--- The request ---
In the blog posts below, condense the paragraph that begins "So last night I went out" into a short bulleted list of its main facts.

--- Text provided ---
----
Wednesday, August 10, 2011

A foray into LMR

So I'm sure most of you PUAs and Aspiring PUAs have encountered the night where the girl tells you she will hook up but she will not have sex and I of course have encountered this issue countless times. So yesterday I was thinking back through my experiences and I realized that the difference between the girls I kissed/got oral from and the chicks I banged was our connection (except for one pretty slutty girl in there). Maybe I don't still feel this way but the night of the banging I usually felt extremely connected to these girls. SO here comes Fiery's opinion of how to break LMR: Its broken by a strong emotion connection.

Building a strong emotional connection:
So how can I get me that??? Talk a lot before you bang move on from basic topics, talk about bigger concepts. Here's an example:

instead of::
you: what year do you graduate college?
her: im a junior so next year.
you: oh cool

try::
you: what year do you graduate college?
her: im a junior so next year.
you: wow...its scary isnt it that we're moving into the real world... (use we always)
her: ya i know it really is. I'm actually so nervous.
you: you got any plans for after college
her: well I'm into political science so maybe law but I'm not sure I'll probably take a few years off first. how about you?
you: I'm into science. Why did you decide on poly sci?
her: I don't know...
you: everybody does poly sci...your such a conformist (cocky funny neg)
her: at least im not a science nerd...
you: im not a nerd i party harder than you. But I don't want to devalue poly sci to each their own haha. (double threaded conversation)
her: ya I doubt you do. and at least I know news.
you: i know news...bla bla bla etc etc etc

Note these two people seem like best friends by now and this second you is getting it in tonight. (also scattered a couple other game plays in the interaction) One party knows age one knows personality. Can you not begin to feel the personality of the characters in the second post, just because the characters are meeting each other and not just receiving meaningless information as most chodes will do in an interaction.
Hope this helps.
-Stay Fiery

Monday, August 1, 2011

Bad Date

So last night I went out with a girl whose number I had gotten at a party while drunken whose face I didn't remember. Now I hate counting numbers but I am currently at 49 and I sort of want the fiftieth girl to be special. I mean when I marry a girl someday I would like to say I married you and you were my fiftieth and I knew the fiftieth would be special rather than you were the 71st or something. Not that I want to marry the fiftieth!! I plan to be in the game much longer than that. Anyway, I went out with her and she was cute but not dime status, cool but not intriguing, and had swag turned only halfway on.
----
--- Extracted material ---
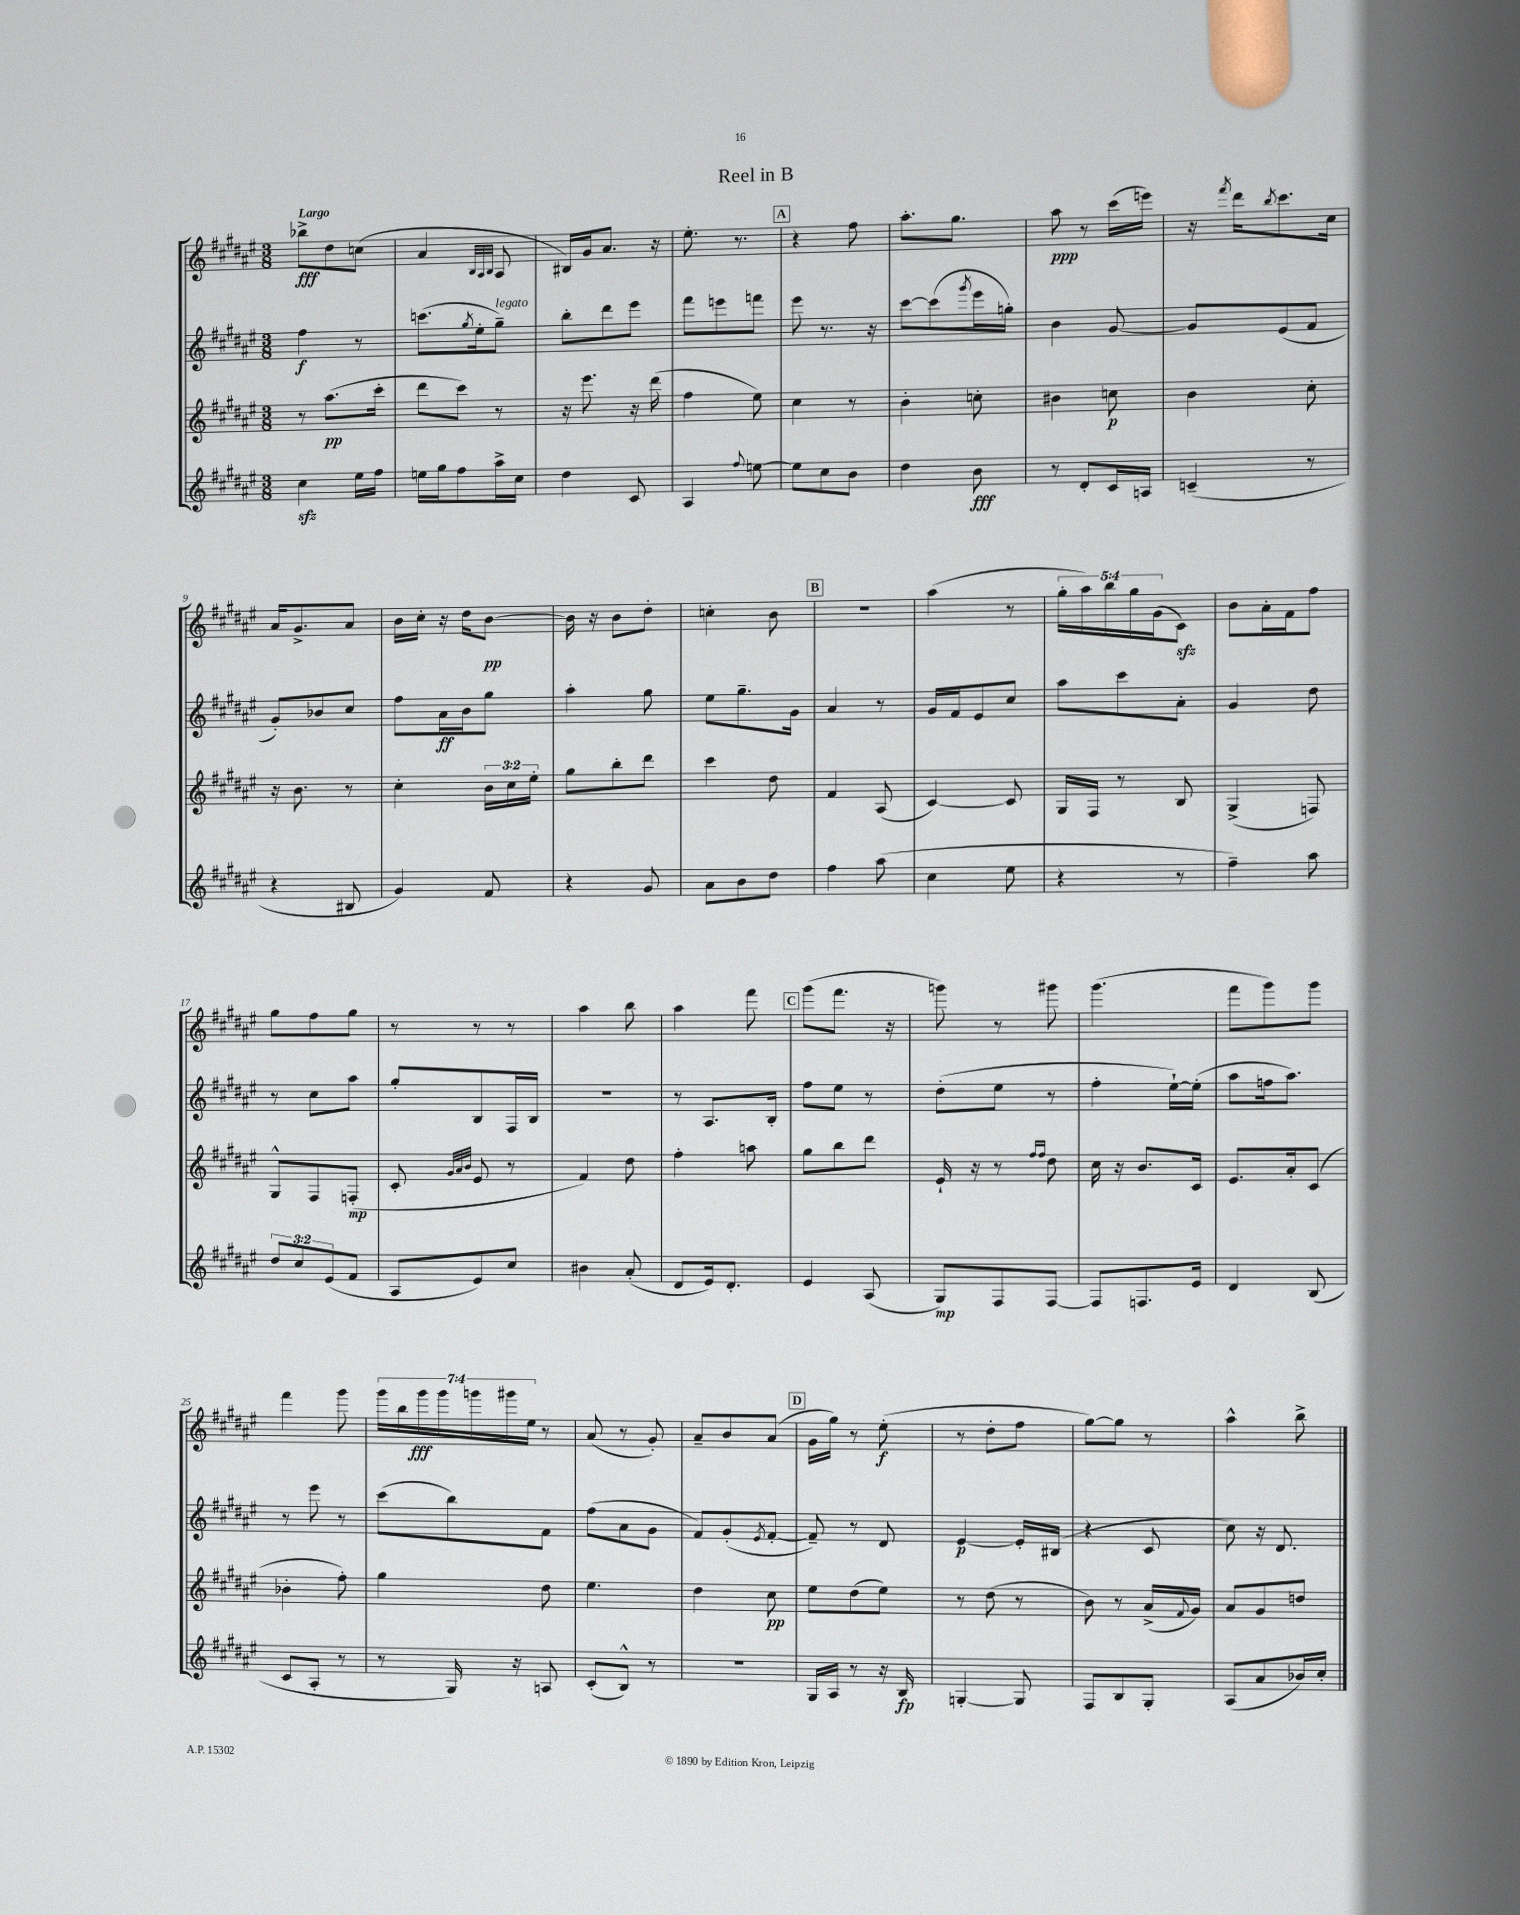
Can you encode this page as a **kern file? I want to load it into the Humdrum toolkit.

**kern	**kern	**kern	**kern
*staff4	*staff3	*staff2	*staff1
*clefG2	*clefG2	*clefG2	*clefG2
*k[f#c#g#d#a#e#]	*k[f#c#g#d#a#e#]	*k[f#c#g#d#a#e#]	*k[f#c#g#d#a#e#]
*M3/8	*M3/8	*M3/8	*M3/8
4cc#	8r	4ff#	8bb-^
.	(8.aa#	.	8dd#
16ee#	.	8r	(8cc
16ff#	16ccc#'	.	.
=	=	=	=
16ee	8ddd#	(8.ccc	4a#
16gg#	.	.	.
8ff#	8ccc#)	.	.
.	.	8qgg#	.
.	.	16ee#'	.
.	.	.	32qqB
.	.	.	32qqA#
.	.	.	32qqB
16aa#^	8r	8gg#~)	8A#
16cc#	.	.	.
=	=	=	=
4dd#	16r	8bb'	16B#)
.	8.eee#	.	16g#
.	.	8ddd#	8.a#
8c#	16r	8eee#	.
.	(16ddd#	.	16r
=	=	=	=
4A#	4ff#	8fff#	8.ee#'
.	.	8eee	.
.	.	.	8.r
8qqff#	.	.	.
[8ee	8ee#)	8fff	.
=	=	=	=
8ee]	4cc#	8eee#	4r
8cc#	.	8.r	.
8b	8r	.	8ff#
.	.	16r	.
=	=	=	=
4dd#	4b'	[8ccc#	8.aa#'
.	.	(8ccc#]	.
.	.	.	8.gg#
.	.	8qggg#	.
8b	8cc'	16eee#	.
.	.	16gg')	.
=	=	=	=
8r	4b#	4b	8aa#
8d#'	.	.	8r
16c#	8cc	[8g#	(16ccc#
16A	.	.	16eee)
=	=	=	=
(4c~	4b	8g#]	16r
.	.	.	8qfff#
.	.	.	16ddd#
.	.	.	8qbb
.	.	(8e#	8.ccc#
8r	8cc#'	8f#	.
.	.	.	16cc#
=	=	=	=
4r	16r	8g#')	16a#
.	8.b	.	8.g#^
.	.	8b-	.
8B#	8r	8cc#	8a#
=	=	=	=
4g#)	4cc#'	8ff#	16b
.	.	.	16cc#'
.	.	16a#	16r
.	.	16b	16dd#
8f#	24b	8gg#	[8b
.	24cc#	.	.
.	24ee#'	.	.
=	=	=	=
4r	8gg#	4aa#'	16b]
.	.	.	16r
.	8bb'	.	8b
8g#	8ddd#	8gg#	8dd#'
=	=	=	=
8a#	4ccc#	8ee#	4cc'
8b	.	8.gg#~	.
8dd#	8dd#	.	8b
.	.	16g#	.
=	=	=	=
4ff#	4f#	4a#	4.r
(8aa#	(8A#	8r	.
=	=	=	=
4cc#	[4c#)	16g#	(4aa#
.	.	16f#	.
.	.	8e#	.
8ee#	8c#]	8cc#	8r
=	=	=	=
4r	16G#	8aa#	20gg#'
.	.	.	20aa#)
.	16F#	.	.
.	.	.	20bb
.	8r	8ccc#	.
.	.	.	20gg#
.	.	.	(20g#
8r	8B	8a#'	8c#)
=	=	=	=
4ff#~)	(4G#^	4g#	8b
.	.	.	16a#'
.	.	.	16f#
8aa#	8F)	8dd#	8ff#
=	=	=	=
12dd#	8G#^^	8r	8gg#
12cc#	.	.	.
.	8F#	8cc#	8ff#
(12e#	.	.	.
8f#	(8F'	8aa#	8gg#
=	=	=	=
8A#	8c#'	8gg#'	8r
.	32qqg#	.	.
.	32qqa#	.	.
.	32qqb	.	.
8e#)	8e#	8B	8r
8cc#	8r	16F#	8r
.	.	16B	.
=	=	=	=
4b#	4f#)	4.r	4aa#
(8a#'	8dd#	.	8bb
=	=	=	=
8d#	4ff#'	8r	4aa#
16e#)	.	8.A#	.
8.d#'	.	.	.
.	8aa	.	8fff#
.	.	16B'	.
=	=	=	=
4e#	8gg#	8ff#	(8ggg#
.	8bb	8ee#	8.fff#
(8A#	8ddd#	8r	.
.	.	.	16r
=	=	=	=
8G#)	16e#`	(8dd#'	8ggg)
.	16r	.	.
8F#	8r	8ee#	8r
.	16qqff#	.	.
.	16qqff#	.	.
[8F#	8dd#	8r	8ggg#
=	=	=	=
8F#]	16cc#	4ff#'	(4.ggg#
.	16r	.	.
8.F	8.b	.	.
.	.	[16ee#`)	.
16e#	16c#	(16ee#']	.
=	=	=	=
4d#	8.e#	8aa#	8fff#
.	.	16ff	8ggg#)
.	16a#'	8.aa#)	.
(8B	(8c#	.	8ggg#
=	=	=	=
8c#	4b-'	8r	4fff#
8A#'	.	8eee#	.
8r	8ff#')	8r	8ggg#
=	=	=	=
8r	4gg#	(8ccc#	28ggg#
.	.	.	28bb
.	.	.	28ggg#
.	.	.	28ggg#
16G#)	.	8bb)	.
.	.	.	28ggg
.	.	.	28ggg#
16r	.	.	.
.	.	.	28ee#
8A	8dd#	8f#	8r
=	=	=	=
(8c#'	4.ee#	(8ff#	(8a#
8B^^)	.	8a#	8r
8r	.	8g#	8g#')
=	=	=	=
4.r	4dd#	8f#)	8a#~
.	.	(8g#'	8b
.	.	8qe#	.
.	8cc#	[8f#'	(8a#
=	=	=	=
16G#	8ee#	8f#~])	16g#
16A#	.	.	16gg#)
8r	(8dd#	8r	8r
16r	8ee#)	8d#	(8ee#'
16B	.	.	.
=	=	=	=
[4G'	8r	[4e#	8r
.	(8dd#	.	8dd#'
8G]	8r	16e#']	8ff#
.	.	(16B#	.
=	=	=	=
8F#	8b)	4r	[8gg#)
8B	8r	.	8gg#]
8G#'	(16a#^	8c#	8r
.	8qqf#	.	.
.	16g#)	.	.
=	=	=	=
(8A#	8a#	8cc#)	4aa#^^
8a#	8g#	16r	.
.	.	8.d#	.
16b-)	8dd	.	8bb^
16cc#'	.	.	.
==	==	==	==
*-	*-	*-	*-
----
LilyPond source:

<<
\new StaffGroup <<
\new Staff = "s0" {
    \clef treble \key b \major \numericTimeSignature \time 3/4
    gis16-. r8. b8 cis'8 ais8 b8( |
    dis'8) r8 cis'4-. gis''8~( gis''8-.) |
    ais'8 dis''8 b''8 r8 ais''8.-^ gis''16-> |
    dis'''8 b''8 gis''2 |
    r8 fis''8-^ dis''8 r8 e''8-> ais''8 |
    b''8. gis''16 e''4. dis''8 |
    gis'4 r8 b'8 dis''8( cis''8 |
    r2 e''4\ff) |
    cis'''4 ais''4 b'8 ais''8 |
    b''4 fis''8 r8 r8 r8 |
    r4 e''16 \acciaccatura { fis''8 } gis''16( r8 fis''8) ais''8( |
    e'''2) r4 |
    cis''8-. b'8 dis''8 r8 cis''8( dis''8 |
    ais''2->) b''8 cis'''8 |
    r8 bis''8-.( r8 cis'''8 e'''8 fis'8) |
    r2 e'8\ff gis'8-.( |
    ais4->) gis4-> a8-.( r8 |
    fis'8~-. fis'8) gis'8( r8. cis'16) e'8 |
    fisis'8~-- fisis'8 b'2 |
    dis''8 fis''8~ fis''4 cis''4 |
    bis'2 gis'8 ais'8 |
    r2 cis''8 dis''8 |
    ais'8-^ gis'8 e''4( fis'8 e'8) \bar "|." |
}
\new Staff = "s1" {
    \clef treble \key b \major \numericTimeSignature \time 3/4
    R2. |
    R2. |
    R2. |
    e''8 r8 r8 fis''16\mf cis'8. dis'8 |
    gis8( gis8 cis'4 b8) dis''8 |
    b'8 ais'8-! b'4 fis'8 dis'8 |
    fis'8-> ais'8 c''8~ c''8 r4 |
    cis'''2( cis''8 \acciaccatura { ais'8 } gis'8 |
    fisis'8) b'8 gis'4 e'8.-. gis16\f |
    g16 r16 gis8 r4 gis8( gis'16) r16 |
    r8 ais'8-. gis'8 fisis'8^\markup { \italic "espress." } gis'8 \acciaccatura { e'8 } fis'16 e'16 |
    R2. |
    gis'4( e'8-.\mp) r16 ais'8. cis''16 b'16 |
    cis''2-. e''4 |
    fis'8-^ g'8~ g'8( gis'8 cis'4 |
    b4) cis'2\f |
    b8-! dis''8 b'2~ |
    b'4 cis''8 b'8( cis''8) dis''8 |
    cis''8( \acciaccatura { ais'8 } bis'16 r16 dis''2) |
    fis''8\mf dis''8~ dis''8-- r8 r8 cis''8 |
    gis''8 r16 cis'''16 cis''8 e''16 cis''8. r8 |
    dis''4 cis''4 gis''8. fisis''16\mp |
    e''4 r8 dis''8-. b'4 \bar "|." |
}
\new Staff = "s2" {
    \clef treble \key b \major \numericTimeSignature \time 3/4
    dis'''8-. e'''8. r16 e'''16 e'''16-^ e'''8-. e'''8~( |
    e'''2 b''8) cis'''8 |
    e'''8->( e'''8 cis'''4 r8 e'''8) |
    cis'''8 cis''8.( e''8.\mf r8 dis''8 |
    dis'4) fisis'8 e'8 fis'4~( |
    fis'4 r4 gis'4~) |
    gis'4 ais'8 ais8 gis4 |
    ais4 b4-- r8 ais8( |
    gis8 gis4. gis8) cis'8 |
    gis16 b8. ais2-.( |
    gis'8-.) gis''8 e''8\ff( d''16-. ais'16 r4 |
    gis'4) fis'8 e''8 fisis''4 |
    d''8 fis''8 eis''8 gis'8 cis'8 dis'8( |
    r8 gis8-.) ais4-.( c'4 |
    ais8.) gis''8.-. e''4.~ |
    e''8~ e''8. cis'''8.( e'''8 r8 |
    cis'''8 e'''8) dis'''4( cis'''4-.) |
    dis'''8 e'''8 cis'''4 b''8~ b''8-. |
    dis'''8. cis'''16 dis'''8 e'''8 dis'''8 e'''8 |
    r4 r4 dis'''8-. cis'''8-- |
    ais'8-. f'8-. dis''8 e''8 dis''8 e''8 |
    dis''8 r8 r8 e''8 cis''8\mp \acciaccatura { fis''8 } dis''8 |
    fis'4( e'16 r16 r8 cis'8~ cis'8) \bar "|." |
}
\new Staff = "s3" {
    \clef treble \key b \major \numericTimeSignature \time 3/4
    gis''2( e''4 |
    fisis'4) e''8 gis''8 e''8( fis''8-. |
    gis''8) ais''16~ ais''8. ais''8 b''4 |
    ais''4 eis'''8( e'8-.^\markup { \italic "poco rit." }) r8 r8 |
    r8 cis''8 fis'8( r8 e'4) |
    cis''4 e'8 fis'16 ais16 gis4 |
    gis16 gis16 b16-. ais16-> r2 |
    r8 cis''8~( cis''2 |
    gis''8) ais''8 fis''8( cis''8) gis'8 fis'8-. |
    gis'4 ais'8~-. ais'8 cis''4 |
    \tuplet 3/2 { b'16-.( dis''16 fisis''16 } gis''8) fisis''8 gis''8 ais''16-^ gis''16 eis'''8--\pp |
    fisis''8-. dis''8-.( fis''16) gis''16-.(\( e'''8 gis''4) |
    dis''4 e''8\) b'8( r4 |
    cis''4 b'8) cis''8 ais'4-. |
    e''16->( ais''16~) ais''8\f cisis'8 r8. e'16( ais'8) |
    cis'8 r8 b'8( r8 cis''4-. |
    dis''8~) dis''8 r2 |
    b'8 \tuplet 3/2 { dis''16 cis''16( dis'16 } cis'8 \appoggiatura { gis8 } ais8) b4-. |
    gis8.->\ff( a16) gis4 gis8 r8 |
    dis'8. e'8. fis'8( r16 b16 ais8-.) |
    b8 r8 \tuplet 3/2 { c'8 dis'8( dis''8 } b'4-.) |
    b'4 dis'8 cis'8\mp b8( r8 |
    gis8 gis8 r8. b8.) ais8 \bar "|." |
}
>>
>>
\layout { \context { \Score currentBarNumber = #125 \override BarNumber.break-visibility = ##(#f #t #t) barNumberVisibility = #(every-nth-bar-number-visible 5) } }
----
--- Solution to this exercise ---
- Last night the writer went out with a girl whose number the writer had gotten while drunk at a party, without remembering her face.
- The writer hates counting numbers but is currently at 49 and wants the fiftieth girl to be special.
- The writer would like to someday tell a wife that she was the fiftieth, rather than the 71st or so, though the writer doesn't want to marry the fiftieth and plans to stay in the game much longer.
- The date was cute but not "dime status," cool but not intriguing, and had swag turned only halfway on.